На вахте, в центральном лагере, куда я явился или точнее, куда меня привезли, было жарко натоплено. У печки сидело человек пять-шесть, нещадно дымящих махорой. Это были бригадиры и нарядчики, в общем лагерная знать. Большинство из них были мне знакомы. —" А-а, Троицкий! Проходи, грейся", — радушно встречают меня, — ”Дошел ты здорово! На, закури"— и протягивают мне цыгарку.

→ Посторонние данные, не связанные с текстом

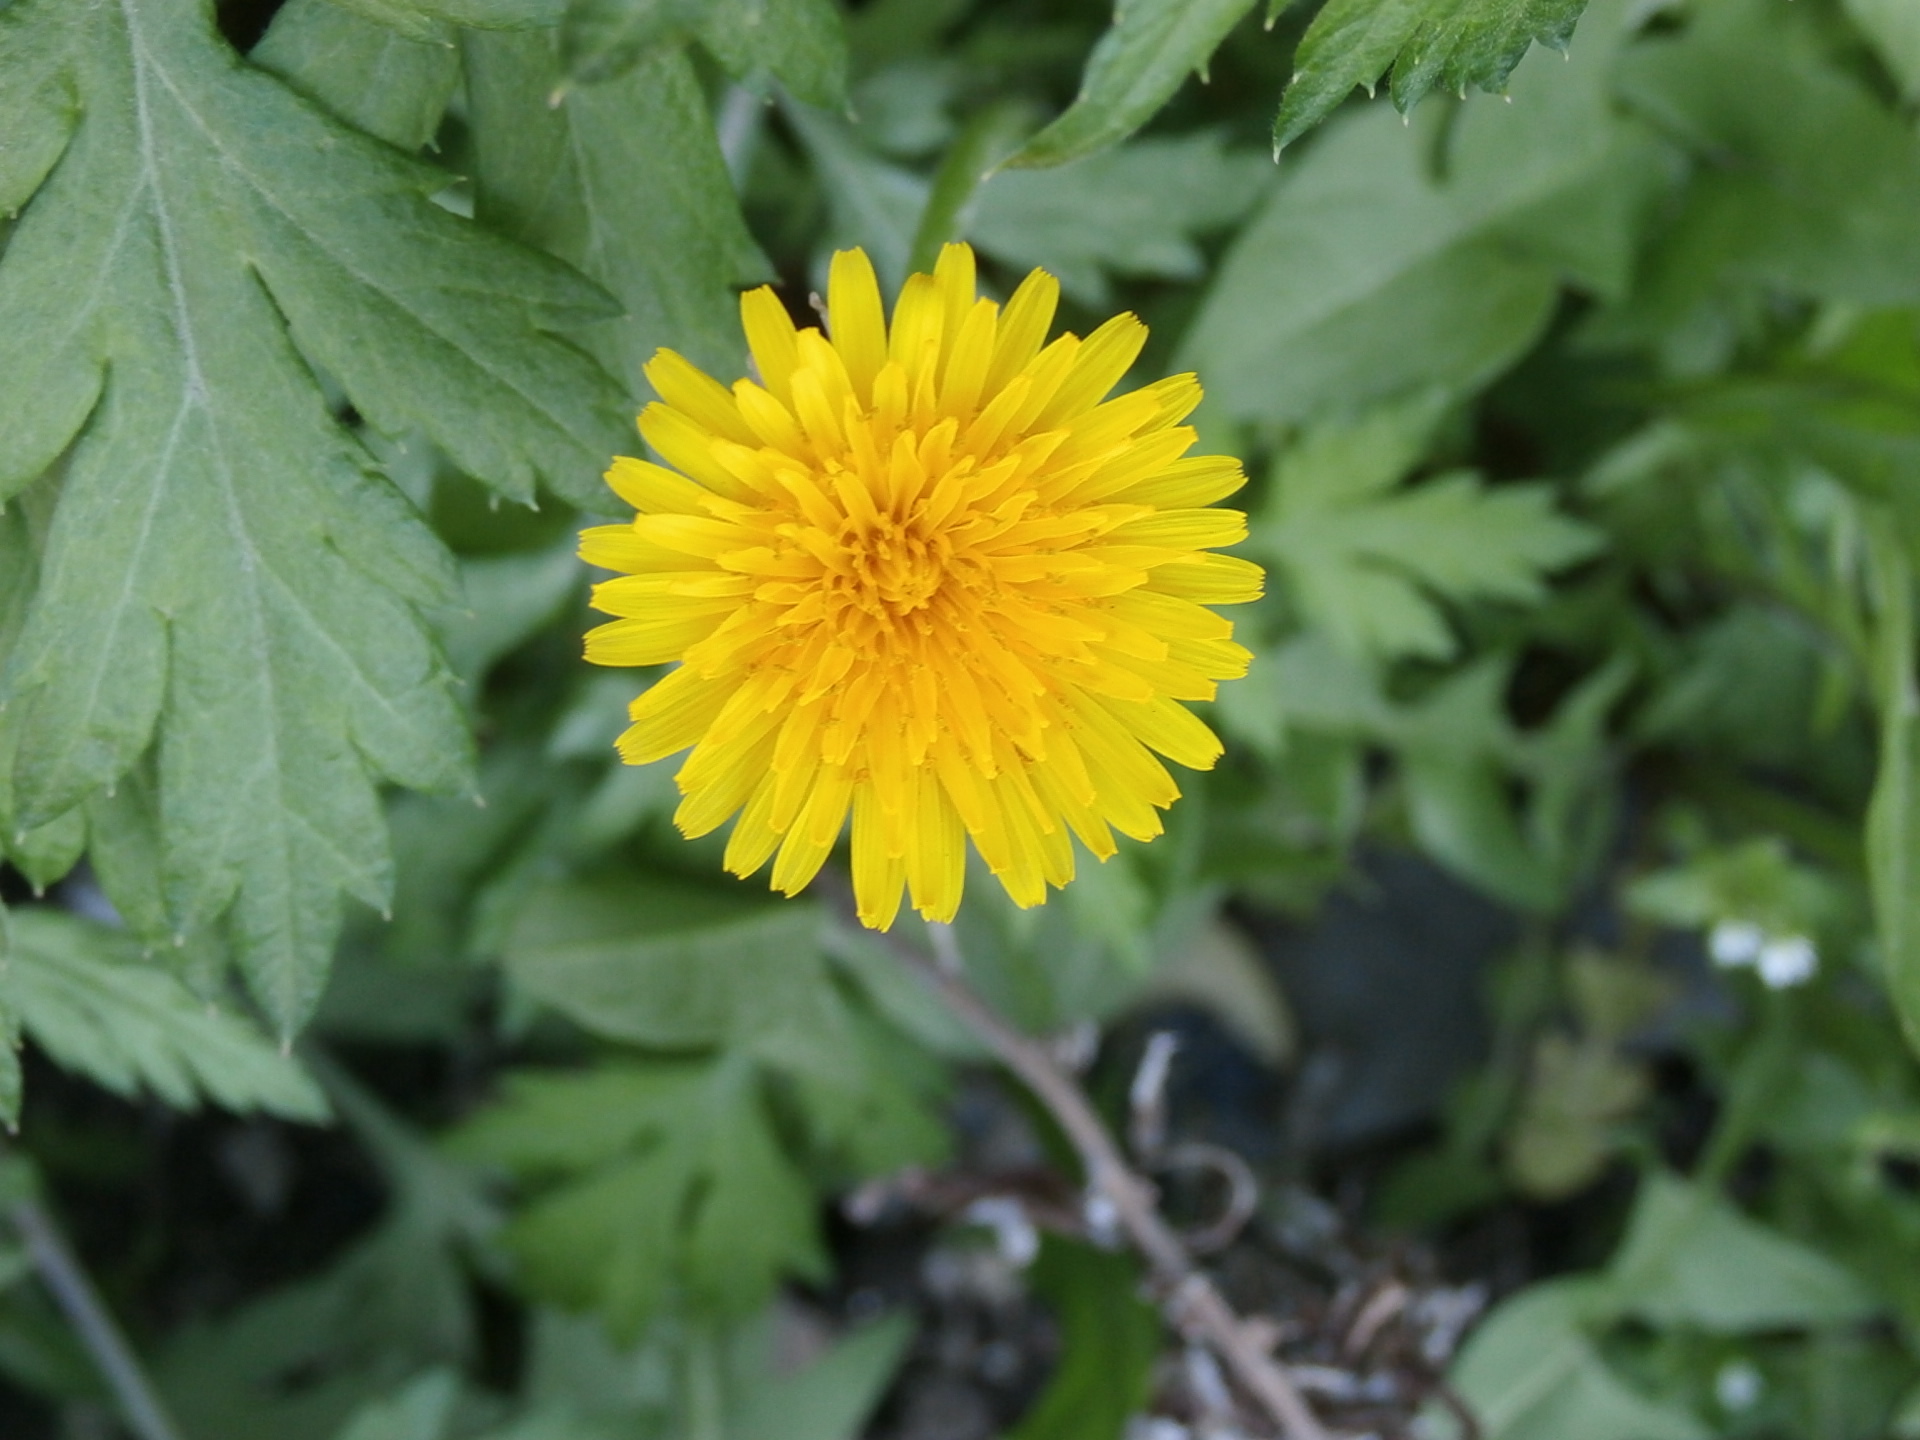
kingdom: Plantae
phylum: Tracheophyta
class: Magnoliopsida
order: Asterales
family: Asteraceae
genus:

Я закурил и в следующую секунду потерял сознание и грохнулся наземь (хорошо, что еще не на горящую печку!).

Очнулся я, когда на меня стали брызгать холодной водой.

— "Довели человека, довели"— соболезнующе сказал кто-то. — Ну, ничего, Троицкий, были бы кости, а мясо нарастет. Крепись, держись!"

Не скрою, что после двух лет грубостей, жестокости, несправедливости приятно услышать теплые слова.

Впрочем, все понимали, что теперь моя звезда восходит. Врач в лагере, хотя и заключенный, но тем не менее это большая величина.

Всеми правдами и неправдами избежать общих работ и попасть в число лагерной администрации считалось счастьем для заключенного. Это называлось КОЛЫМСКОЕ СЧАСТЬЕ.

Такое колымское счастье привалило, наконец, и мне.